The broader implication is that this is a squad depth test arriving at the worst possible moment. A team that has navigated a full season across multiple competitions now faces its most consequential fortnight without a specialist right-back. Arteta will find a solution because that is what he has consistently done throughout this campaign, but the task is harder now than it was last Saturday.
Verdict: A Blow That Demands a Response
Ben White's injury is a straightforward loss on two fronts: for Arsenal, who need defensive stability across their remaining three games, and for White personally, who had rebuilt his international standing in a matter of weeks only to have this summer's opportunity taken away. The knee brace he wore leaving London Stadium on Sunday is the defining image of what should have been a celebration.
The Gunners have the squad depth and the tactical intelligence to adapt. Mosquera's development throughout the season means Arteta is not entirely without resource. But there is no direct replacement for a defender whose combination of positional awareness, physical resilience and partnership with Saka had been one of the quieter building blocks of Arsenal's run to the Champions League final. Getting that combination right before 30 May, without White available for a single training session in this context, is the problem Arteta must now solve.
Frequently Asked Questions
Arsenal confirmed White has suffered a significant medial ligament injury that will end his season immediately. The club's stated target is to have him ready for the start of pre-season, which implies a recovery timeline that rules out the Champions League final on 30 May and almost certainly the summer World Cup.

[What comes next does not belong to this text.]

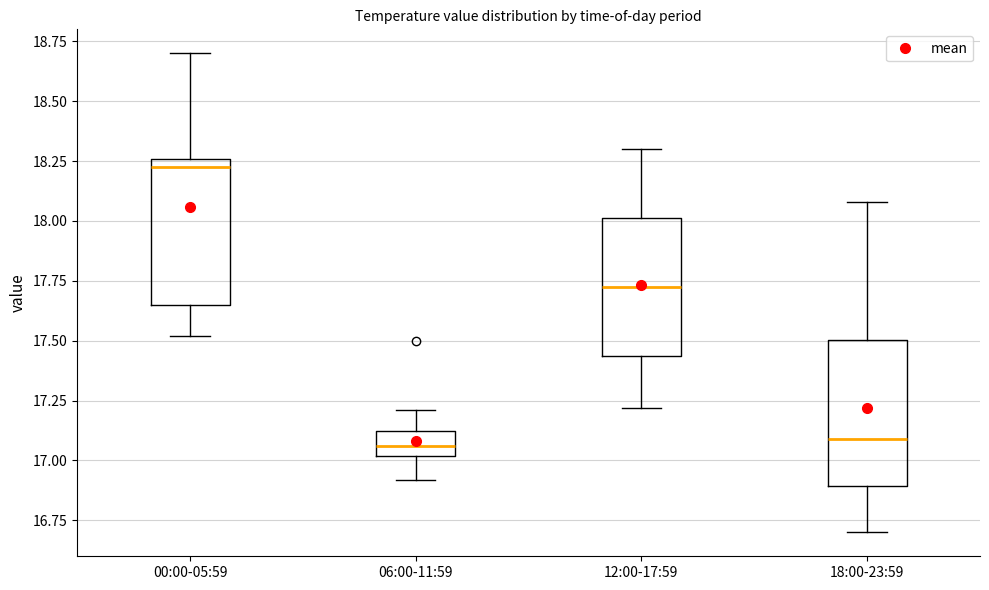

Where does the median line of the box for 06:00-11:59 sit on the y-axis? The values are not printed on the chart, so give them approximately, as read against the axis.

17.05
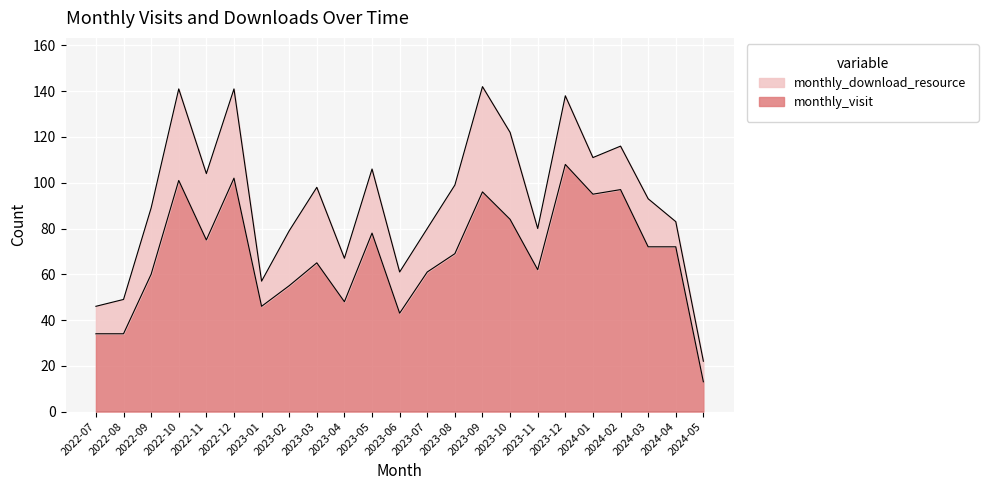

What is the label of the 11th point from the left?

2023-05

England manager Thomas Tuchel is due to name his squad on 22 May, leaving virtually no time for White to demonstrate fitness after a season-ending knee injury. With Arsenal themselves targeting only a pre-season return, the window for inclusion closes well before that announcement date.
White had been absent from the England setup for more than three years before Tuchel recalled him for March friendlies against Uruguay and Japan. He scored in the draw against Uruguay, a result that raised genuine expectations of a World Cup role given Tuchel's preference for right-backs who contribute in attacking areas.
Arteta initially deployed Declan Rice at right-back before turning to Cristhian Mosquera, a 21-year-old, in that position. The use of a central midfielder before settling on a young and relatively inexperienced option highlights how limited Arsenal's available cover has become, particularly with Jurrien Timber also absent through a groin injury.
White had made 30 appearances in all competitions this season and had started each of the five matches immediately before the West Ham game. That run of consecutive starts indicated he had moved beyond a rotation role and re-established himself as Arteta's first-choice option on the right side of defence.